Notably, various global financial institutions have also raised their forecast for Chinese stocks. In March, Goldman Sachs raised its target price for emerging markets stocks, projecting that the AI-powered rally in Chinese equities could boost other markets as well, according to Reuters.
Xi Junyang, a professor at the Shanghai University of Finance and Economics, told the Global Times on Monday that there are two main reasons for growing southbound trading.
First, the current valuation of Hong Kong stocks is relatively low, making them more attractive to investors; Second, Hong Kong stocks also attract a large amount of international capital, and the overall trend shows a clear upward momentum, Xi Junyang said.
China Galaxy Securities said in a research note on Monday that the central government's pledge to implement more proactive and effective macro policies amid "the uncertainty of drastic changes in the external environment" will also support a steady increase in the earnings of Hong Kong stocks.
According to data from Chinese financial information services provider Wind, technology, consumer, and financial sectors have emerged as key focus areas for southbound funds.

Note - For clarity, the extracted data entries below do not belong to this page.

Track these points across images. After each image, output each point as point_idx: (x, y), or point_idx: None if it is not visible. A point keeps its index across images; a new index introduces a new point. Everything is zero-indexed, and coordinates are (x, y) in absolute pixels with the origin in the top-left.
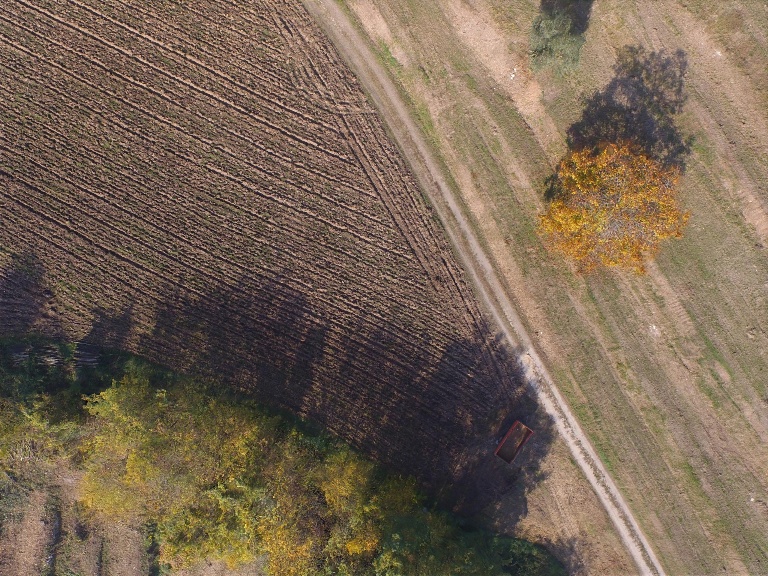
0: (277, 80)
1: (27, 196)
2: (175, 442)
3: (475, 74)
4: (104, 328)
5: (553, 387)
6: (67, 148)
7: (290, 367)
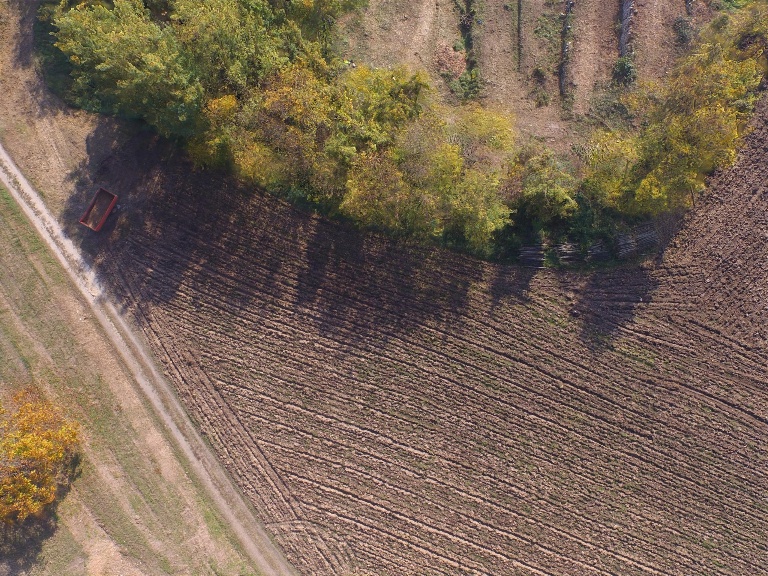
0: (366, 549)
1: (604, 409)
2: (419, 186)
3: (162, 575)
4: (518, 284)
5: (67, 266)
6: (569, 461)
7: (331, 262)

In a blog post on April 13, Hong Kong's Financial Secretary Paul Chan Mo-po emphasized the city's readiness to proactively attract high-quality issuers from around the world to list in Hong Kong.
"The city already has a regulatory framework that facilitates dual or secondary listings for overseas listed companies. In light of recent global developments, I have instructed the Securities and Futures Commission and Hong Kong Exchanges and Clearing Limited (HKEX) to be fully prepared for the potential return of Chinese Concept Stocks listed abroad," Chan wrote.
"HKEX will also enhance its outreach and promotion in the ASEAN and Middle East markets to attract more quality enterprises from these regions to list in Hong Kong, while drawing in additional international capital and further strengthening Hong Kong's position as a global financial center," Chan wrote.